В тишине с другого конца деревни доносился лай собак.

— Светло как, — посмотрел на окно Родионов.

— Нынче зори незакатные. Вечерняя заря с утренней сходятся, ночь короткая самая, — сказала баба Стеша. — Лето настало, да теперь на убыль пойдет с Петрова дня. После Петра-поворота солнце на зиму, лето на жару. А сегодня Кирила, конец весне, почин лету.

— Я сегодня Кирилла поздравил, лесника здешнего, — сказал Родионов.

— Славно, что не забыл, — обрадовалась хозяйка. — Человеку радость, когда о нем помнят.

— Вы его знаете, — напомнил Родионов Вербину, — мы на кордон заходили.

— Когда-то говорили: на Кирилу отдает земля солнышку всю свою силу. Вы-то не знаете, молодые, а я помню, какие в этот месяц праздники веселые были.

— А вы расскажите, — попросил Родионов.

— Так ведь поздно, спать пора, — улыбнулась хозяйка.

— Успеется. Одну ночь можно и не поспать, все равно коротка, — возразил Родионов.

Он налил всем водки, они с Вербиным выпили, а баба Стеша пригубила только и зажмурилась:

— Ох и злая! — улыбчиво пожаловалась она, пожевала кусок хлеба и стала рассказывать: — Поначалу крещение кукушки праздновали, на вознесение приходилось, сороковой день после пасхи, в четверг на шестой неделе.

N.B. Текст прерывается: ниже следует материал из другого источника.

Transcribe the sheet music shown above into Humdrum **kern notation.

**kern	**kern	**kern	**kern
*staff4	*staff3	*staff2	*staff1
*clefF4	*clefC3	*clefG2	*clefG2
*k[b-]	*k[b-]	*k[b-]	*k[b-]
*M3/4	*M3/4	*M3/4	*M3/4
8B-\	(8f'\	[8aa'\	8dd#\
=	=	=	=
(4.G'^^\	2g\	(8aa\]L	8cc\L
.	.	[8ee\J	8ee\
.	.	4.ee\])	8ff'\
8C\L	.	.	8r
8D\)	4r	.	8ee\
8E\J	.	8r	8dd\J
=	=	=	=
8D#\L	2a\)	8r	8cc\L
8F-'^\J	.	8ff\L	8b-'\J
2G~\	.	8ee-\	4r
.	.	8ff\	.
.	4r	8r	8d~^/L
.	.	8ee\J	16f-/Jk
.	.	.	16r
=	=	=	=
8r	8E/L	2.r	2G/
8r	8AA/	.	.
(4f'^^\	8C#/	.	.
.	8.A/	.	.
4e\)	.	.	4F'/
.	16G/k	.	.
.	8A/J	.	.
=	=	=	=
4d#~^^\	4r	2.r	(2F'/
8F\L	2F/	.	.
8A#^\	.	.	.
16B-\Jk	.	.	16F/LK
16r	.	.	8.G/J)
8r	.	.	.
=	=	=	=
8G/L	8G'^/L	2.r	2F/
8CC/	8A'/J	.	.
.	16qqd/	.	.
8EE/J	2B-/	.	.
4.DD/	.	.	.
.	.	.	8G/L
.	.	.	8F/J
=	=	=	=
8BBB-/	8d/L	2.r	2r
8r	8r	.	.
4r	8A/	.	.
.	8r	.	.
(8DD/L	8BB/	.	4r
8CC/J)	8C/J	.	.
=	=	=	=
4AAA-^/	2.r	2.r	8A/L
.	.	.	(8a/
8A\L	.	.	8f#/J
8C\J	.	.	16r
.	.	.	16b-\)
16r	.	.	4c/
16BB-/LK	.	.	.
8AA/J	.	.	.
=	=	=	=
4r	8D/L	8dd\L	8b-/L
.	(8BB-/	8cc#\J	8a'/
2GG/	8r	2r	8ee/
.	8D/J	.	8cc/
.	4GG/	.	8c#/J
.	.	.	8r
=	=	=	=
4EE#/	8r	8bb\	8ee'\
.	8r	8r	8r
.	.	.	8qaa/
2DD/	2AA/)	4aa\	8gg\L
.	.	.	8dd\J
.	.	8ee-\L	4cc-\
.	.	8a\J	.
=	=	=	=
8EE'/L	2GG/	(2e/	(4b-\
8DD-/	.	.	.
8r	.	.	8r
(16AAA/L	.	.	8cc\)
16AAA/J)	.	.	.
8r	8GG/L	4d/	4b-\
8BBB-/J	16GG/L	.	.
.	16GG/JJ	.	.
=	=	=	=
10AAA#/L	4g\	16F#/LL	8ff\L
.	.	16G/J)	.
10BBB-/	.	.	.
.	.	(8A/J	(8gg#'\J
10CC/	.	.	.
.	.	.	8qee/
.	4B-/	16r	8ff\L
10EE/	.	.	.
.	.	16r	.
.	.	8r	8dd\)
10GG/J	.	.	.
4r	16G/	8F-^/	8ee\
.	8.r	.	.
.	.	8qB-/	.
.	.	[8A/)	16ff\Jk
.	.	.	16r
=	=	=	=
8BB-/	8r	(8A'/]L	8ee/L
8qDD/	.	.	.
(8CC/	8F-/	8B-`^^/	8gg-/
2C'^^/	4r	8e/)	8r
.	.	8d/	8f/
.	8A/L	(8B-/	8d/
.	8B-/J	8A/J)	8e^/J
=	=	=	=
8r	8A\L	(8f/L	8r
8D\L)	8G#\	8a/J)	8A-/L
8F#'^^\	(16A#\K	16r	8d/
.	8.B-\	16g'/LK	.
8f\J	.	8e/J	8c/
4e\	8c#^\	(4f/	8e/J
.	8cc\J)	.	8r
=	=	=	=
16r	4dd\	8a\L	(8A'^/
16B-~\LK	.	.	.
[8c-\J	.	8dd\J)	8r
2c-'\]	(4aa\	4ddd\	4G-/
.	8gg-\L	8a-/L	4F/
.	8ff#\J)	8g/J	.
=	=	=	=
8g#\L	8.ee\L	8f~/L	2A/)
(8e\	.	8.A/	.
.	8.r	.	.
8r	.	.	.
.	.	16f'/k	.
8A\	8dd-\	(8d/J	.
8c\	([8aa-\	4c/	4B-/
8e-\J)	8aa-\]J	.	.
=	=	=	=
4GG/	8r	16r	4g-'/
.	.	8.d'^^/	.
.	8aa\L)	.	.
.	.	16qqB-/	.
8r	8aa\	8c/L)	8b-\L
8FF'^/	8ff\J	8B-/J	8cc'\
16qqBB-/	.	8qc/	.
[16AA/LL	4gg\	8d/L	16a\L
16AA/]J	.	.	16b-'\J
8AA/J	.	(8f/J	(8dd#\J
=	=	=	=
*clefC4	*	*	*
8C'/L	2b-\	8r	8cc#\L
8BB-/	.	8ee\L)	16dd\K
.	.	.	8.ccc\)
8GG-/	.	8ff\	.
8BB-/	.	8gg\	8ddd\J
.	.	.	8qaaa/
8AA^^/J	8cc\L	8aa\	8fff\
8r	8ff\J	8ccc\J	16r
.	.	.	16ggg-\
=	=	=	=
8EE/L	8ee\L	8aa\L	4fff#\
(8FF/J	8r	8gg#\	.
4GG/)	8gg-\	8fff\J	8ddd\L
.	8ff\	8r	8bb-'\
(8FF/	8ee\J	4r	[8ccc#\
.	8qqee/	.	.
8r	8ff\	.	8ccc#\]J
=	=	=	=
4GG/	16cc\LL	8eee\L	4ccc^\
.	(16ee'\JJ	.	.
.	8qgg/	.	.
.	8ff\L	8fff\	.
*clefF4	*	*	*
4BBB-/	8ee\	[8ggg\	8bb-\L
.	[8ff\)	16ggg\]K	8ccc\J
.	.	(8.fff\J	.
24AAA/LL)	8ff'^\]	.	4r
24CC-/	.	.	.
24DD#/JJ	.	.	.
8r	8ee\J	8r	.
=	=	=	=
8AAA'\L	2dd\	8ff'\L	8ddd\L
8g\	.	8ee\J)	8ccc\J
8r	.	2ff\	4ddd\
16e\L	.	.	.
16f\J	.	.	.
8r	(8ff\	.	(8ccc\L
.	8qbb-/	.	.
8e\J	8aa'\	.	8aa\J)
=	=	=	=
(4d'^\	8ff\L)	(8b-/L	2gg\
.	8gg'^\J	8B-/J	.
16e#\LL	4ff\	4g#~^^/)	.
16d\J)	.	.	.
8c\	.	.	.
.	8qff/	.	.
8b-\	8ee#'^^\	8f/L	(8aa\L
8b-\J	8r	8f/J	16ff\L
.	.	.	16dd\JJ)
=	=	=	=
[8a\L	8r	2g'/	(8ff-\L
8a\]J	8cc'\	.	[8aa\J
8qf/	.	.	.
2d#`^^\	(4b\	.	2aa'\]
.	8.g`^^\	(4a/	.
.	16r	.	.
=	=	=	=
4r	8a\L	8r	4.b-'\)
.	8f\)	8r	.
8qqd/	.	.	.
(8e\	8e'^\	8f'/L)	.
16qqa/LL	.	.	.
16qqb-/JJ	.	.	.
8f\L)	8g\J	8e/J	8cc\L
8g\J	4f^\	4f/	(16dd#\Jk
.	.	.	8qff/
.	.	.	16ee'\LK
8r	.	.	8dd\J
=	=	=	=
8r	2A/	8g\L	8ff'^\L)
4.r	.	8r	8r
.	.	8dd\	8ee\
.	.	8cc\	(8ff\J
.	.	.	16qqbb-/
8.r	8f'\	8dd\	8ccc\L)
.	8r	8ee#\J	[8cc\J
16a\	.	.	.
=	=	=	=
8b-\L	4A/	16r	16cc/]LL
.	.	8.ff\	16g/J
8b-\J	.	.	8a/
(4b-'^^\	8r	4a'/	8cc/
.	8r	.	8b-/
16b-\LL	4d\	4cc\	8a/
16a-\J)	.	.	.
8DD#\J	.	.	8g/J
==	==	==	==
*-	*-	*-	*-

Перед праздником девки да молодые бабы тайком от парней да от мужиков в одну избу сходились. Убранство шили, какое женскому полу полагается, — рубаху, сарафан, платок… Хозяйствовала позыватка — вдовая старуха. В праздник девки сами наряжались, у кого что получше есть, в лес по травку отправлялись, есть такая травка — кукушкины слезки. Нарвут поболе, как сноп, лентами обвяжут, вроде то кукушка, а потом ее в ту одежонку, которую перед вознесением сшили, и обрядят. Рубашечка белая, а сарафан да платок темные, кукушка-то вдовой числилась. Как нарядят, так березу заламывают, ветки к земле пригибают. На другой день или в субботу шли ту березу завивать. Ветки между собой сплетали так, что колыбелька получалась, накрывали ее, а сверху кукушку ту ряженую клали, крестиками со всех сторон обвешивали. Ну и кумились между собой. Все кругом поют, а которые кумятся, становились одна против другой над колыбелькой кукушкиной, целуются по три раза и местами меняются, подарки друг другу дарят — колечко, платок или крестик нательный. А песня была такая, — хозяйка подняла лицо и запела тонко:

Кукушка, голубушка, Серая кукушечка, Давай с тобой, девица, Давай покумимся!